Saved entries
_ _ _ _ _ _ _
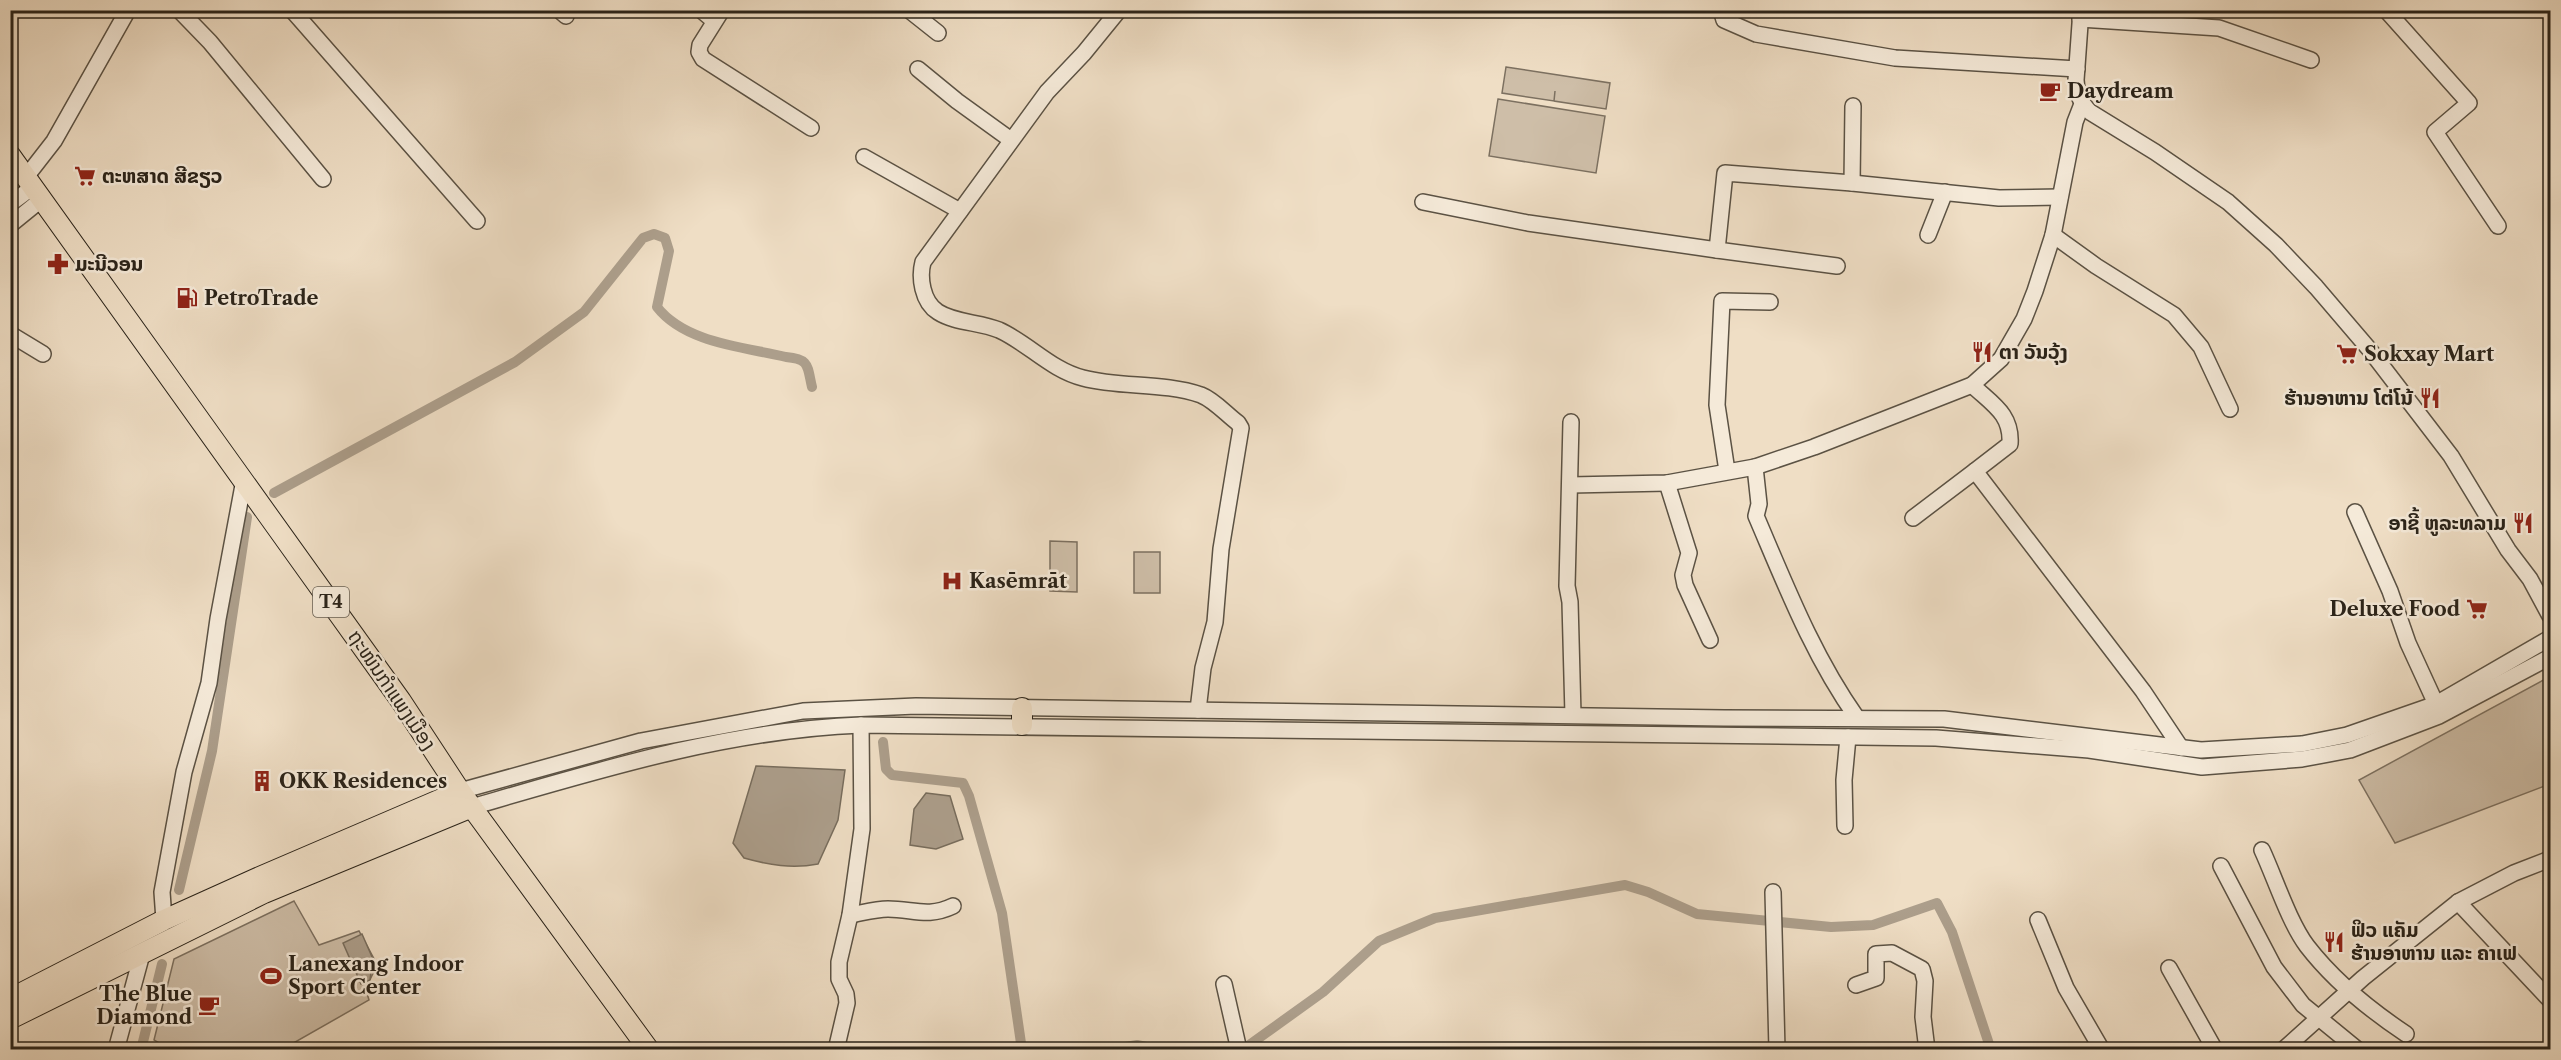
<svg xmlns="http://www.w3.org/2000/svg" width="2561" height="1060" font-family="'Libre Caslon Text','Noto Sans Lao',serif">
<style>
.green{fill:#cebea8;stroke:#7c7060;stroke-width:1.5}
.water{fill:#ac9e8b;stroke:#786d5d;stroke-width:1.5}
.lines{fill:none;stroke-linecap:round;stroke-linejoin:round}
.canal{stroke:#ac9e8b;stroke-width:10}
.minor-casing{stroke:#5b5244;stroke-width:18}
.major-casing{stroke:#2a2319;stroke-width:22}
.minor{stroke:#f5ead9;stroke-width:15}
.major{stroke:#efdec5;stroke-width:20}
.labels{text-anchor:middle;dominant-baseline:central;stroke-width:5;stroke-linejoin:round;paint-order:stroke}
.shield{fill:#f5ead9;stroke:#675f53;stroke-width:1.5}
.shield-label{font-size:18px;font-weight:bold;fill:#2a2319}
.poi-label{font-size:20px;font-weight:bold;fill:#2a2319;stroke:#f5ead9;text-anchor:start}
.street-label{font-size:20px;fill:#2a2319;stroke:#f5ead9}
</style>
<rect width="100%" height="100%" fill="#efdec5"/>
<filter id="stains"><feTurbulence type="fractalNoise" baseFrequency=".00333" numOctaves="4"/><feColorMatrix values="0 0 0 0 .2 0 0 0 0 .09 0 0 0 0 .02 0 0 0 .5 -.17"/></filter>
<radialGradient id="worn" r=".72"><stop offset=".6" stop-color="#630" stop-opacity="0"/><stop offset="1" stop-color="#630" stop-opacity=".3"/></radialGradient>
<!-- green -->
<g class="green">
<polygon points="1506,67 1610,83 1606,109 1554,101 1555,91 1554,101 1502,93"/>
<polygon points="1498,99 1605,116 1596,173 1489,156"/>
<polygon points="1050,541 1077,542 1077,592 1050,591"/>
<rect x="1134" y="552" width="26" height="41"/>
<polygon points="2549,677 2550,679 2550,784 2395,843 2359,780"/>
<path d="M294,901l25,44 40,-14 19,35c-7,7 -6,14 -13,21l4,13 -86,49h-114l-15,-9 20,-81z"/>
</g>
<!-- water -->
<g class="water">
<path d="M756,766l89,4 -7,50 -20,44c-26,5 -49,1 -74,-6l-11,-15z"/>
<polygon points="926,793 950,796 963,839 936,849 910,845 914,809"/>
<polygon points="362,934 376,966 371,972 370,980 361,984 343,943"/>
</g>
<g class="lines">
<!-- canal -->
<g class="canal">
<path d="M274,493l241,-131 69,-50 59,-74 11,-4 11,4 4,13 -12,56c28,36 87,40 129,50 24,2 21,9 26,30"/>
<polyline points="883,742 886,769 892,775 963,783 969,796 1002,913 1022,1050"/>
<polyline points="179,890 212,751 247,517"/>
<polyline points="1245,1048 1323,992 1379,941 1435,918 1625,885 1648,892 1697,914 1831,927 1873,925 1937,903 1952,932 1991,1050"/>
<polyline points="141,1050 162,964"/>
<polyline points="1109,1050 1137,1045 1160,1050"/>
</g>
<defs>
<g id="minor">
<polyline points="179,10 210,42 323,179"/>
<polyline points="292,10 477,221"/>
<polyline points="559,10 566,16"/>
<polyline points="701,10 714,21"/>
<polyline points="722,10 700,45 699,52 703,59 811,128"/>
<polyline points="909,10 938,33"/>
<path d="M1119,10l-35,43 -37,39 -124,170c-4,15 -1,40 15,50 17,11 42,10 61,18 29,13 52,40 84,48 38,10 80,4 118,17 13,5 25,19 37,28l3,5 -20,121 -6,73 -12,46 -5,42"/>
<polyline points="1721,10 1724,20 1756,34 1895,58 2077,69"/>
<path d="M2081,10l-5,70c1,14 4,22 14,32l65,40 73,50 48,43 40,42 53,62 82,107 57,94 22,29 20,37"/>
<polyline points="2386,10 2469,103 2435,132 2498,226"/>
<polyline points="2080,19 2219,28 2311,60"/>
<polyline points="918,69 957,101 1011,140"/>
<polyline points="864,157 960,211"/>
<polyline points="26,177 54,141 128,10"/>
<polyline points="1852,183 1853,106"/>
<polyline points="1423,202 1528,223 1717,250"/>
<polyline points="10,204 33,187"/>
<polyline points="10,225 42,199"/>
<polyline points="1928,235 1945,192"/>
<polyline points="2053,235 2096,266 2174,315 2201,347 2230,409"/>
<polyline points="1837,266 1717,250 1725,173 1852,183 1999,198 2060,197"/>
<polyline points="10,334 43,354"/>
<path d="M1972,385c20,19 40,29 38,59l-35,27 168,220 38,57"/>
<polyline points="1571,422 1567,586 1570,602 1573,715"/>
<path d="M1755,467l4,37 -3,12c30,70 57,140 101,202"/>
<polyline points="1727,471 1717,405 1722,301 1770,302"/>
<polyline points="1667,483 1689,553 1683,575 1685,585 1710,640"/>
<polyline points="1570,485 1667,483 1755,467 1814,447 1972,385 2001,359 2024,319 2035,291 2053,235 2075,122 2082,104"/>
<polyline points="2355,512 2390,591 2408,643 2436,704"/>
<polyline points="1913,518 1975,471"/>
<polyline points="460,791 641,741 803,711 916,706 1724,718 1944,719 2201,750 2302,744 2347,735 2436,704 2550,638"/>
<path d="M472,807c127,-37 256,-77 389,-82l1075,13 153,12 113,17 100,-8 48,-9 89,-34 111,-59"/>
<polyline points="1845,826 1844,780 1848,737"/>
<path d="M2262,850c13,28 27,72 45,96 27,35 63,64 99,88"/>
<polyline points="2221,866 2274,967 2303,1005 2358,1050"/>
<polyline points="1773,892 1777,1050"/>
<polyline points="2458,902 2550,1000"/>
<path d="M850,915c12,-2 25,-6 38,-6 25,0 40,9 65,-3"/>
<polyline points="164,920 162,892 184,772 209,683 218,619 244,480"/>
<polyline points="2038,920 2066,988 2102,1050"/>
<polyline points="2169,968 2215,1050"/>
<polyline points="1224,984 1239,1050"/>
<polyline points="1856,985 1876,978 1876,954 1892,953 1922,969 1925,981 1923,1017 1927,1050"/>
<polyline points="116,1050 142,954"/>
<polyline points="836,1050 847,1003 846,994 839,979 839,962 850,915 862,829 861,725"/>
<polyline points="2283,1050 2363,978 2458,902 2514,873 2550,859"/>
</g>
<g id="major">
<polyline points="10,155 401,701 460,791 649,1050"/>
<polyline points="1022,725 1022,708"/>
<polyline points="10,999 164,920 255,879 460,791"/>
<polyline points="10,1019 264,893 472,807"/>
</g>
</defs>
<!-- minor casing -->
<use href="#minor" class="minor-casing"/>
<!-- major casing -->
<use href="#major" class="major-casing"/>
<!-- minor -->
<use href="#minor" class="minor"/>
<!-- major -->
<use href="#major" class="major"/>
</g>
<!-- icons -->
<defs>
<symbol id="cafe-bare" viewBox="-9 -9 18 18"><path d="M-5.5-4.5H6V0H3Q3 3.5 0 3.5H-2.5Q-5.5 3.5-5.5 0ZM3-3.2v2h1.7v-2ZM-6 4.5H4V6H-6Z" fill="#8f2418" stroke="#f5ead9" stroke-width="2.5" paint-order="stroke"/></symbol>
<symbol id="supermarket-bare" viewBox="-9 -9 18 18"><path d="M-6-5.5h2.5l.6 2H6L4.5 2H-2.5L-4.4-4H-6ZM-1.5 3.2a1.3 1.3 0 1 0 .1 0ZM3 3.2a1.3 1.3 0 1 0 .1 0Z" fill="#8f2418" stroke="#f5ead9" stroke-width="2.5" paint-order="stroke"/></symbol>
<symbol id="pharmacy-bare" viewBox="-9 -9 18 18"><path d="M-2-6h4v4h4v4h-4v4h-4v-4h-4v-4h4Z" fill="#8f2418" stroke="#f5ead9" stroke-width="2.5" paint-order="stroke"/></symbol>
<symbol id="fuel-bare" viewBox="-9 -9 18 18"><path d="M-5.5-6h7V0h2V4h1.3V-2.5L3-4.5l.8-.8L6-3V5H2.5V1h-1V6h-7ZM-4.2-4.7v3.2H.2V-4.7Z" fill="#8f2418" stroke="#f5ead9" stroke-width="2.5" paint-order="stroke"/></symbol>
<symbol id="restaurant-bare" viewBox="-9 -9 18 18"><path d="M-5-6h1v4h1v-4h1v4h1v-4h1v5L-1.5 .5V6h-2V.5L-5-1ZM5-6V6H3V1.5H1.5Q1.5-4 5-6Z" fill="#8f2418" stroke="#f5ead9" stroke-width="2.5" paint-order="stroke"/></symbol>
<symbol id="hospital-bare" viewBox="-9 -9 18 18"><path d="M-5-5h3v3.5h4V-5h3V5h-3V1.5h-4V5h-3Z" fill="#8f2418" stroke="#f5ead9" stroke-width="2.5" paint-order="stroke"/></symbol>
<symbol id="building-bare" viewBox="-9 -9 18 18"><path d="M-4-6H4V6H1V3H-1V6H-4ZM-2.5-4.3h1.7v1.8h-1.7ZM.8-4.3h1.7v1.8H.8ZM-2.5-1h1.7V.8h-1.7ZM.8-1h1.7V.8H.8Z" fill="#8f2418" stroke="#f5ead9" stroke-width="2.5" paint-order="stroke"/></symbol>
<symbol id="stadium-bare" viewBox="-9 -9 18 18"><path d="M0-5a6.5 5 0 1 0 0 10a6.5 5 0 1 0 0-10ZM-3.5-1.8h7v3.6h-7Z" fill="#8f2418" stroke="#f5ead9" stroke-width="2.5" paint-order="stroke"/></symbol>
</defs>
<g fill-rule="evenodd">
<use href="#cafe-bare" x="2035" y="76" width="30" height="30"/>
<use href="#supermarket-bare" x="70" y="161" width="30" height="30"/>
<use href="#pharmacy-bare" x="43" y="249" width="30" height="30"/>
<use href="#fuel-bare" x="172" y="283" width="30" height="30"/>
<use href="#restaurant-bare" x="1967" y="337" width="30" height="30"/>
<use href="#supermarket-bare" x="2332" y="339" width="30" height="30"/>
<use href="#restaurant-bare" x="2415" y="383" width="30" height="30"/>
<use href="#restaurant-bare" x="2508" y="508" width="30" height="30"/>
<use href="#hospital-bare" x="937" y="566" width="30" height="30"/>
<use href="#supermarket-bare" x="2462" y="594" width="30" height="30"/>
<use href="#building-bare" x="247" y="766" width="30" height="30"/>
<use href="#restaurant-bare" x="2319" y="927" width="30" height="30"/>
<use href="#stadium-bare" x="256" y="961" width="30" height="30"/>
<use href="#cafe-bare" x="194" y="990" width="30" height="30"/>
</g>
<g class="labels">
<!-- shield labels -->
<rect class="shield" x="313" y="587" width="36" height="30" rx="4.5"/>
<g class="shield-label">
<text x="331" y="602">T4</text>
</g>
<!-- poi labels -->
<g class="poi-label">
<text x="2067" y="91">Daydream</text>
<text x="102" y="176">ຕະຫສາດ ສີຂຽວ</text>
<text x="75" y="264">ມະນີວອນ</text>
<text x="204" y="298">PetroTrade</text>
<text x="1999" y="352">ຕາ ວັນວຸ້ງ</text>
<text x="2364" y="354">Sokxay Mart</text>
<text x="2413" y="398" text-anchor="end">ຮ້ານອາຫານ ໂຕ່ໂນ້</text>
<text x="2506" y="523" text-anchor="end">ອາຊີ້ ຫູລະທລາມ</text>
<text x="969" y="581">Kasēmrāt</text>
<text x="2460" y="609" text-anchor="end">Deluxe Food</text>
<text x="279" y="781">OKK Residences</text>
<text x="2351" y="930">ຟິວ ແຄັມ<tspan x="2351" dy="23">ຮ້ານອາຫານ ແລະ ຄາເຟ</tspan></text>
<text x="288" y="964">Lanexang Indoor<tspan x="288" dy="23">Sport Center</tspan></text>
<text x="192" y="994" text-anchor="end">The Blue<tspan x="192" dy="23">Diamond</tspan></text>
</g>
<!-- street labels -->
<g class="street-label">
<text transform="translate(392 690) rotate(56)">ຖະໜົນກຳແພງເມືອງ</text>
</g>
</g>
<!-- margin -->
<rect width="2561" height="1060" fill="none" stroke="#efdec5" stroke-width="36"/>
<rect x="12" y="12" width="2537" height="1036" fill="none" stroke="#2a2319" stroke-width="3"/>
<rect x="18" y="18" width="2525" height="1024" fill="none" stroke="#2a2319" stroke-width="1.5"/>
<rect width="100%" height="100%" filter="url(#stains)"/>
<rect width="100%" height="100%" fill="url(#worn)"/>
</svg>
_ _ _ _ _ _ _
▸ **Problem description**: Please copy every line of the records above in which "lines" appears.

▸ **Solution to this problem**:
.lines{fill:none;stroke-linecap:round;stroke-linejoin:round}
<g class="lines">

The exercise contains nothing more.